G-20 Countries Still Adding New Trade Restrictions but Not Removing Many Old Ones
According to the report, G-20 members applied 93 new trade restrictive measures between mid-May and mid-October, a pace similar to that of the previous reporting periods. Trade remedy measures again accounted for more than 50 percent of the total, followed by other restrictive import measures and restrictive measures affecting exports. In terms of trade coverage, the restrictive import measures applied during the period under review affected 0.8 percent of the value of G-20 merchandise imports and 0.6 percent of the value of world merchandise imports (around $118 billion). The import restrictive measures recorded since October 2008 that remain in place cover around 4.1 percent of the value of world merchandise imports and around 5.3 percent of the value of G-20 imports ($757.0 billion).
On the other hand, G-20 economies also applied 79 trade liberalizing measures during the period under review. In terms of trade coverage, these measures accounted for 2.6 percent of the value of G-20 merchandise imports and 2.0 percent of the value of world merchandise imports ($370 billion), almost three times the value of the new trade restrictive measures. G-20 economies also adopted significantly fewer restrictive export measures.
Moreover, the report’s findings regarding investment “are more encouraging and testify to the value that governments attach to open international investment policies as an important contributor to growth.” The investment policy measures introduced by G-20 members between May and October tended to enhance openness and transparency for international investment, and four of the five G-20 members that have changed their policies with respect to foreign direct investment have further opened their infrastructure sectors to foreign capital.

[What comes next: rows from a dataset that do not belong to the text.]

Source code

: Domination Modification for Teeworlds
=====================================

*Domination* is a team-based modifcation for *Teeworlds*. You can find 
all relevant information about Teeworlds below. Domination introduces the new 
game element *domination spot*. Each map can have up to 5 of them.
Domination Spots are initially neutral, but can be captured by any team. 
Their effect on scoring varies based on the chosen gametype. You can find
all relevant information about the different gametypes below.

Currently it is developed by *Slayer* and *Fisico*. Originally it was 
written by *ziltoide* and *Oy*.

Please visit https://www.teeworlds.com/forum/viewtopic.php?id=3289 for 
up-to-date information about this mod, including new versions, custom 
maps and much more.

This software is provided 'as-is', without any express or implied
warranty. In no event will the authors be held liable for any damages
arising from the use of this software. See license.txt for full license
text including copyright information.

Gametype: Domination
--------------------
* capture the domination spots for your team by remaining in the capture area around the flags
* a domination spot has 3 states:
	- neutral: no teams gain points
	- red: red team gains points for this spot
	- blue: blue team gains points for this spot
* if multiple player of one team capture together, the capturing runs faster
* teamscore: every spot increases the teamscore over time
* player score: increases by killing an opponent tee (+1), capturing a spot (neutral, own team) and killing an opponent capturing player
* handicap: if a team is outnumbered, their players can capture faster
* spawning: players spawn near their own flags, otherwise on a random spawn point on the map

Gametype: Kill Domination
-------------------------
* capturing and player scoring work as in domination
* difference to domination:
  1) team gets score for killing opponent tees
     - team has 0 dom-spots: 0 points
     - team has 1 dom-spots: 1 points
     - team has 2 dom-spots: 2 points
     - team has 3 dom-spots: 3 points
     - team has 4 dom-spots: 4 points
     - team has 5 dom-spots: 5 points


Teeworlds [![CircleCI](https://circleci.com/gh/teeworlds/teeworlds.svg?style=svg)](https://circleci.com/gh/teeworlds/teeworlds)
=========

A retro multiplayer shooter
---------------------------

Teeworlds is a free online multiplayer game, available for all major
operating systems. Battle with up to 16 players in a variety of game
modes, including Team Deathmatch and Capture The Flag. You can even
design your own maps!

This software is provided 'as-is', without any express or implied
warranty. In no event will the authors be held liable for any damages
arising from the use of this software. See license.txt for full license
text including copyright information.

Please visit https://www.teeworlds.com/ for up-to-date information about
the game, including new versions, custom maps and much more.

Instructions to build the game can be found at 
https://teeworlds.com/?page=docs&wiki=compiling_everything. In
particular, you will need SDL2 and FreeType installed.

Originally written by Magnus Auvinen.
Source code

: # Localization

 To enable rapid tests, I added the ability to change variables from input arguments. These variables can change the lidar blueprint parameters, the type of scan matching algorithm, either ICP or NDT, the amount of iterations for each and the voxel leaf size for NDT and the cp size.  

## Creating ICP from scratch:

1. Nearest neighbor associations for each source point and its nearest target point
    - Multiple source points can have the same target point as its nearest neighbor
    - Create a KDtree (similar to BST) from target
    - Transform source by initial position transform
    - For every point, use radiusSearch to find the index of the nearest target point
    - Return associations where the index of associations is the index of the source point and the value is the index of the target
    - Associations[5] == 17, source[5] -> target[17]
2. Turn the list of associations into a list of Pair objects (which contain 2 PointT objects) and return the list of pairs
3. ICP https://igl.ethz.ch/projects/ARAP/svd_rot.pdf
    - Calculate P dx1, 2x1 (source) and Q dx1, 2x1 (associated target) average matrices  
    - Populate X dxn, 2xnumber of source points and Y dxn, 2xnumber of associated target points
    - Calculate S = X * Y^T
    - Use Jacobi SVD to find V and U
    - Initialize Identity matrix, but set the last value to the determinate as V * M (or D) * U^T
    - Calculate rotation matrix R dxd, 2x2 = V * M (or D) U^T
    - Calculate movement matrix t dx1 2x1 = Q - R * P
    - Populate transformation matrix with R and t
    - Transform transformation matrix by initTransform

Overall, the WTO states, this report supports the conclusion that despite the continuing increase in the stock of new trade restrictive measures, the trade policy reaction to the 2008 global economic and financial crisis has been more muted than expected based on previous crises. While this shows that the multilateral trading system has acted as an effective backstop against protectionism, the report concludes, it is clear that the system can do more to drive economic growth, sustainable recovery and development.